The fact is there is no such thing as trash. Everything that we use is a valuable resource that could be used again. Everyone should equate their global footprint to saving money, saving space in landfills and preserving the environment for future generations.

"We need to get people in the mindset that everything is recyclable [on base] except the food we eat," said Elvis Lane, 23d CES pollution prevention specialist. "If we can get them to understand this, solid waste numbers would be down and our recycle numbers would go up."

The Air Force has recycling initiatives implemented to help minimize Moody's global footprint as we accumulate approximately 1,952 tons of waste yearly. For the past five fiscal years, Moody has exceeded the Air Force's recycling expectations but for 2015 the base is not on track to meet the Air Force's goal of recycling 55 percent of all solid waste materials.

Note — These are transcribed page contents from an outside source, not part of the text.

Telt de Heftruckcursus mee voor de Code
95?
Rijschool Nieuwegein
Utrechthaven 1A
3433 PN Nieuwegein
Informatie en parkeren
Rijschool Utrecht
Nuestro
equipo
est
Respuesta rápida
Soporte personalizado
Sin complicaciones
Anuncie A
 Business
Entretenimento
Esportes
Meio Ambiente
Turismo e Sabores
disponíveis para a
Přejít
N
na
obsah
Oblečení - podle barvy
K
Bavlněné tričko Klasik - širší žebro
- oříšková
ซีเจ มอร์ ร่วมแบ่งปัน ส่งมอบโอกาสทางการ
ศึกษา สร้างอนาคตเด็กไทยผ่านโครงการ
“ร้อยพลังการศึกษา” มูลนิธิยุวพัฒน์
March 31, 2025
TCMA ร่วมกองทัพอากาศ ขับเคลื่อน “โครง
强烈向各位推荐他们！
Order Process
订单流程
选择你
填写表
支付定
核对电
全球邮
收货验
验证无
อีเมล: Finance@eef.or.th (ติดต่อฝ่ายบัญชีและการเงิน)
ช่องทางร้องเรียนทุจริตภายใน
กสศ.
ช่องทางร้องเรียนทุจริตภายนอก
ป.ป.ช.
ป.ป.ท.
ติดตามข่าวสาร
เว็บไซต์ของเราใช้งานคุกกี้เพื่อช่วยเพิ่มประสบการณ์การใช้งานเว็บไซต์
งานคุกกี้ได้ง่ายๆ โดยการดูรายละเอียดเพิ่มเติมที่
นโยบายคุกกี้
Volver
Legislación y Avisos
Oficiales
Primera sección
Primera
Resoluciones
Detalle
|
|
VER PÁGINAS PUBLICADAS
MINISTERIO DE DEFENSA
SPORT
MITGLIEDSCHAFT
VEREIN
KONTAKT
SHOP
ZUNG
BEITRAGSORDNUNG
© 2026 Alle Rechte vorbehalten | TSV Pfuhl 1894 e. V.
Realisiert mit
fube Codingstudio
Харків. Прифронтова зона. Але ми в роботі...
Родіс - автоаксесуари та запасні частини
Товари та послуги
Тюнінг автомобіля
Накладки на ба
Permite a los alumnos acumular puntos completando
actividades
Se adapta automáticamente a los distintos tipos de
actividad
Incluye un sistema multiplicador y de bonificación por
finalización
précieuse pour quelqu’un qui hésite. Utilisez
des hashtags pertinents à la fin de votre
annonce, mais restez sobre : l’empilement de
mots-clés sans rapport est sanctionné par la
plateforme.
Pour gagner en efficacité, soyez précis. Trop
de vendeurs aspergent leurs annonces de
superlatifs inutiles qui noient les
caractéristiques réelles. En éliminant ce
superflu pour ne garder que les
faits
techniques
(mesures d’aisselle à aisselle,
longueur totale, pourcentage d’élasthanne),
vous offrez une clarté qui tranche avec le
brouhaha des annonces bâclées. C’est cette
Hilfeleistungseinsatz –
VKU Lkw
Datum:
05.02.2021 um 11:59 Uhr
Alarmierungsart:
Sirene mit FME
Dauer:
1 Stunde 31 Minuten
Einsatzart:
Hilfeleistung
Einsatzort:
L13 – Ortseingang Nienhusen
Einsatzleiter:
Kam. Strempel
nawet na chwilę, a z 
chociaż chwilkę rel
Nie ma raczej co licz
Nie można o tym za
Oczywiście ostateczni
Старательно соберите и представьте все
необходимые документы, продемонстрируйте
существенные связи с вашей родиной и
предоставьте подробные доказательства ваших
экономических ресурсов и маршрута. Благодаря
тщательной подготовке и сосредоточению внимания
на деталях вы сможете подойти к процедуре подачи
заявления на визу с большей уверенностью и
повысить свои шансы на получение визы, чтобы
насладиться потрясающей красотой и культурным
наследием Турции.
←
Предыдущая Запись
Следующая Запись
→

Missing 2015's goal highlights the need for every Airman to do their part in 2016 because to meet fiscal year 2016's goal everyone must do their part. This means reusing items that can be reused, reducing costs and materials where possible and recycling on a daily basis.

If we don't take the time to save our planet the things we pass to future generations won't be knowledge, technology and opportunity. Instead we are going to pass along undrinkable water, polluted air, landfills on every corner and limited resources.

The benefits to recycling are endless and if we don't, Moody would lose the more than $20,000 in profits it receives from recycling, the contractors that the recycling program pays for, be in violation of the Air Force's recycling program initiative and harm the environment.

With a budget constrained Air Force, where we have to learn to do more with less, the benefits of recycling are limitless.

"If people take things that they could recycle and put it in the trash it costs us money plus it impacts the environment," said William Fowler, 23d CES, chief of environmental compliance. "It has to go to the landfill because it doesn't break down and ultimately it can wind up in the water table. But if people recycle things in the recycle bin, not only does it not cost us anything and we save money but we also get money back from those recyclable materials."

That money comes back to the base and goes to the recycle program and anything that is left over goes into Airman Programs like Morale Awareness and Recreation, Fowler added.

Everyone should take a few extra seconds and recycle everything from water bottles to office chairs. It may be hard to imagine how recycling the plastic bottle you drink from at lunch can make a difference, but it can and 100 years from now the future generations will thank you. While the average water bottle is only worth five cents; if every person on base recycles one bottle that equal $275 per day and $8,250 per month. Today's waste will be tomorrow's problem and if you still don't see the importance of recycling you are a part of the problem.